Quando hai tanto talento compresso in poco più di 140 centimetri di altezza e 3600 grammi di peso, da qualche parte lo devi pur sprigionare. Ecco, Vanessa Ferrari è un mini concentrato di bravura e volontà. Applicato alla ginnastica il suo atout si traduce in una poesia di volteggi, ma costringetela a terra a parlare del più e del meno è allora sarà spigolosa, legnosa, un po’ come la trave da cui non si stanca di spiccare il volo. Cadendo anche. Rialzandosi, sempre. La sua storia comincia a Genivolta, nel cremonese. Niente danza, meglio la Brixia Brescia e la ginnastica artistica che snoda le ossa e forma i muscoli. Nel 2006 arrivano due medaglie agli Europei, poi un oro e due bronzi ai Mondiali. Nel 2007 centra una tripletta d’oro in Coppa del Mondo. A quel punto il mondo si accorge di lei, ma lei si è già seccata. Foto, Interviste? Lasciatemi allenare. Poi qualcuno le sussurra l’abc del bravo sportivo, lei prova a imparare l’etichetta, ma tutto le sta stretto, allora rilancia e gira la «visibilità» a suo favore: «Vorrei una palestra nuova, per non dover viaggiare da Brescia a Milano tutti i giorni». Il sogno si realizza ad un anno dai giochi, lei pensa che i riflettori si spegneranno e invece i media continuano a scandagliare la sua vita, che sport fanno i suoi fratelli, quanto abbiano influito sul suo talento le origine bulgare dei mamma Galia.
Perché i giornalisti le piacciono così poco?
«Spesso credono di sapere, ma non sanno nulla di ginnastica e fanno domande assurde».
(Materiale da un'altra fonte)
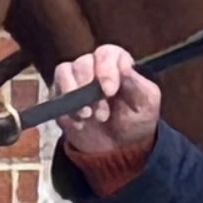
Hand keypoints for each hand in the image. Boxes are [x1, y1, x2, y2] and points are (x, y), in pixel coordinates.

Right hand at [46, 44, 163, 191]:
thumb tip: (125, 66)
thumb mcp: (147, 103)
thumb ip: (138, 83)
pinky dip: (65, 110)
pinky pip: (55, 95)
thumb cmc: (136, 120)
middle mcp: (94, 67)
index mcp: (117, 63)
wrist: (119, 148)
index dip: (106, 69)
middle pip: (83, 63)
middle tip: (102, 114)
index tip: (109, 91)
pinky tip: (79, 123)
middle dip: (90, 90)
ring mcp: (75, 80)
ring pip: (64, 72)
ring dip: (74, 96)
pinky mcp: (61, 97)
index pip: (106, 53)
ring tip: (87, 116)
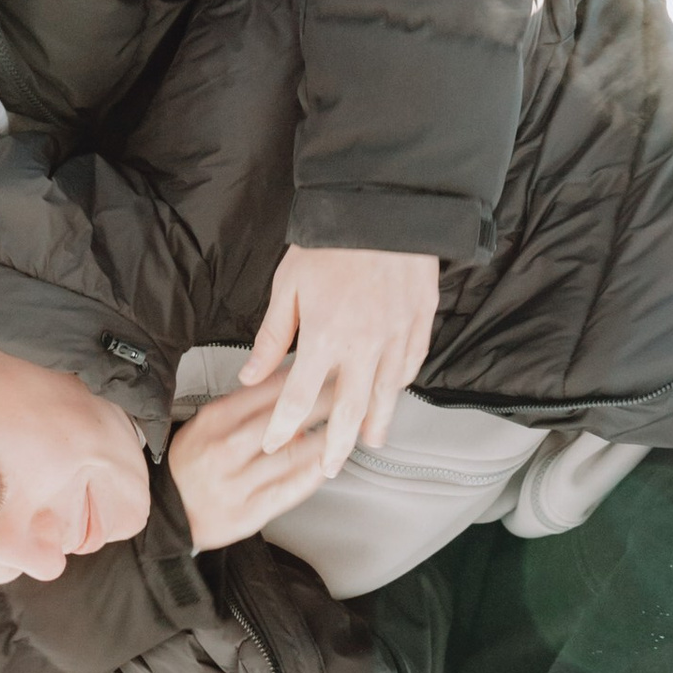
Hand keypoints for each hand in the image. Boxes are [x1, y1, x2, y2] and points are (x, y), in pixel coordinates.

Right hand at [168, 374, 336, 549]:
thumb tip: (289, 398)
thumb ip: (245, 410)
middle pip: (284, 419)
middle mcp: (225, 449)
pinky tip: (329, 463)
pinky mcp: (250, 512)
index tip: (325, 367)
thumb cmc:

Touché: spieghi a chi non sa, ma vuole capire come sarà l’ esercizio a Pechino, al corpo libero.
«Diagonali da programma, ho cambiato solo la coreografia. Anche la musica è la stessa: Vincerò di Madame Butterfly, eseguita da Pavarotti»
Troppo giovane per Atene, a 17 anni le prime Olimpiadi: che cosa si aspetta?
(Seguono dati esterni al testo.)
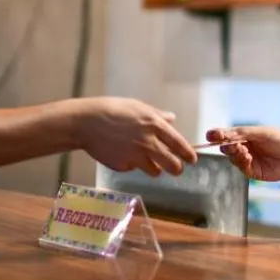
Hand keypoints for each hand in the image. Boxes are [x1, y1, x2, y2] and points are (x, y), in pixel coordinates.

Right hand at [77, 98, 196, 176]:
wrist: (86, 123)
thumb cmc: (111, 110)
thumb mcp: (137, 107)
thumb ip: (157, 116)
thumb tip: (172, 119)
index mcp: (154, 125)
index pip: (179, 144)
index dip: (188, 154)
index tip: (192, 159)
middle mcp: (148, 142)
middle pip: (173, 165)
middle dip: (176, 168)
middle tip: (175, 168)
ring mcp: (136, 156)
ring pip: (155, 171)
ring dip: (154, 168)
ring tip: (144, 158)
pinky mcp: (124, 166)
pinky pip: (134, 169)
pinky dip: (131, 164)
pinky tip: (121, 153)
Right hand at [206, 126, 279, 182]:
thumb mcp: (261, 133)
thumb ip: (242, 133)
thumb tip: (222, 134)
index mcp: (245, 136)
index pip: (227, 135)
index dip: (218, 135)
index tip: (210, 135)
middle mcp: (245, 148)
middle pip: (227, 147)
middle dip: (225, 145)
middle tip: (226, 143)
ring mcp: (248, 160)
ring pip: (233, 158)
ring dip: (234, 153)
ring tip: (241, 149)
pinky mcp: (253, 172)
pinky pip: (242, 167)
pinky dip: (242, 162)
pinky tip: (247, 156)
«È la gara della vita. Non mi interessano altre occasioni. Intanto non devo buttare questa».
Sono sicura che al bar dei suoi genitori lei è brava anche a fare i caffé..
«Non ho mai tempo per aiutarli, ma li so fare bene».
Oltre che con la stampa, non ha nemmeno un gran feeling con i calciatori: perché?
«Se la tirano troppo. Per me lo sport è fatica: mi piace il rugby, ho conosciuto All blacks».
Che cosa è per te il sacrifico?
«Qualunque cosa si faccia, anche la giornalista, ti devi sacrificare per farlo bene, no?»
Ecco. Tu ti senti piccola, di fronte a questo mini gigante che in cinque minuti ti ha spiegato la vita, si alza e se ne va.